The blood shall be a sign for you on the houses where you live; and when I see the blood I will pass over you. (Exodus 12:13)
Jesus’ blood is the only mark that will save us. There is no other way to be considered a root (John 14:6).
Don’t think that you can wait, either, because God’s garbage collector is non-deterministic. (Matthew 24:36)
So we have covered the marking phase, what about the sweeping? Once this phase has started, there is no more time. Once this phase begins you cannot be marked as a root any more.
And another angel came out of the temple, calling with a loud voice to him who sat on the cloud, “Put in your sickle, and reap, for the hour to reap has come, for the harvest of the earth is fully ripe.” (Revelation 14:15)
What good is your quicksort implementation if you never sort anything?

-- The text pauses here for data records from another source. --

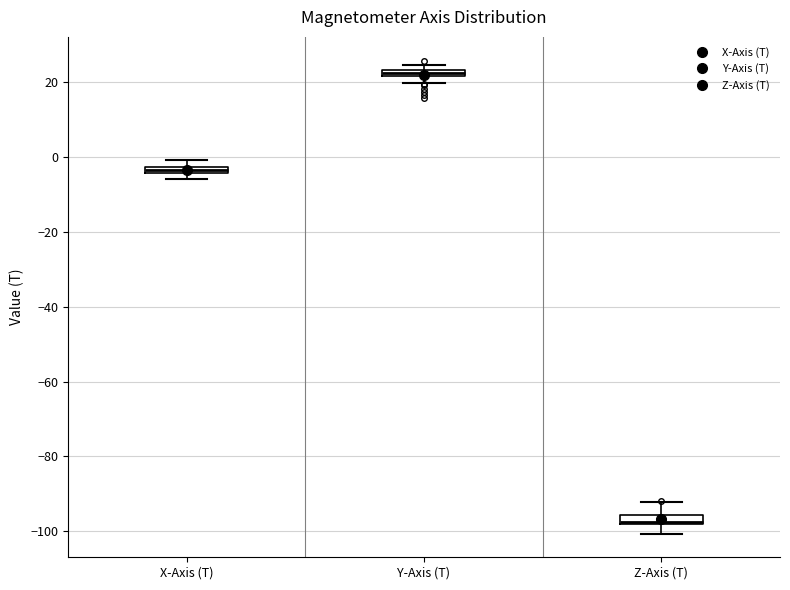

Where does the upper whisker of the box for Z-Axis (T) end on the y-axis? The values are not printed on the chart, so give them approximately, as read against the axis.

-92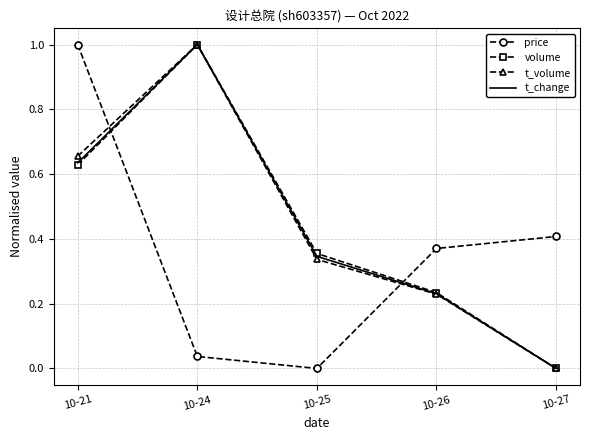

How many times do t_change and price cross each other?

2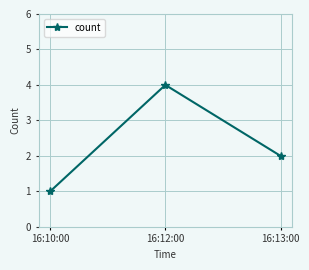

Reading right to left, extract all data points from this chart.

16:13:00=2	16:12:00=4	16:10:00=1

What good is your custom web server if you never serve anything? The only code that matters is code that does something.
Mature developers are ruthless in their removal of unused code. We don’t tolerate a single unneeded line. This is because we live and breathe an unbending philosophy: working code is not just raw logic – working code is logic that has been proven against real data. In other words, working code is proven code.

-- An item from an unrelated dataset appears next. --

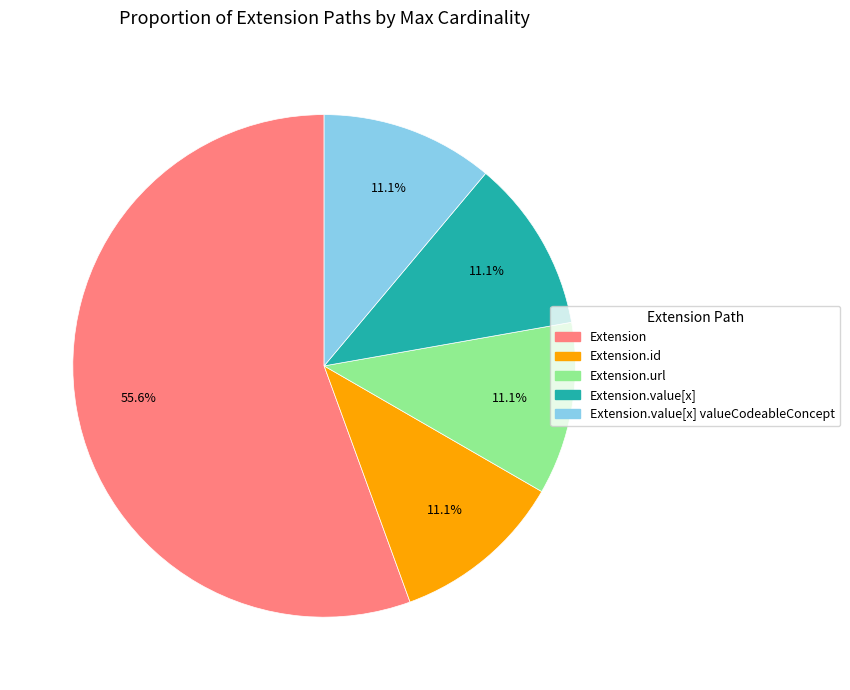

Is there a majority slice in this chart?

Yes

Show me your faith apart from your works, and I will show you my faith by my works. (James 2:18)
In abundance of counselors there is victory. (Proverbs 24:6)
As software developers we often have to choose between writing code to solve a problem or use an existing library that was written by someone else instead. When we are faced with this decision we have to be willing to sacrifice our own pride and honestly evaluate the options for the sake of the project. We know that we cannot possibly write everything ourselves since we do not have the time or expertise to do everything without help.
Are we as willing to accept outside help in our lives? We should be seeking godly counselors (whether in person or in books) with as much fervor as we seek good libraries.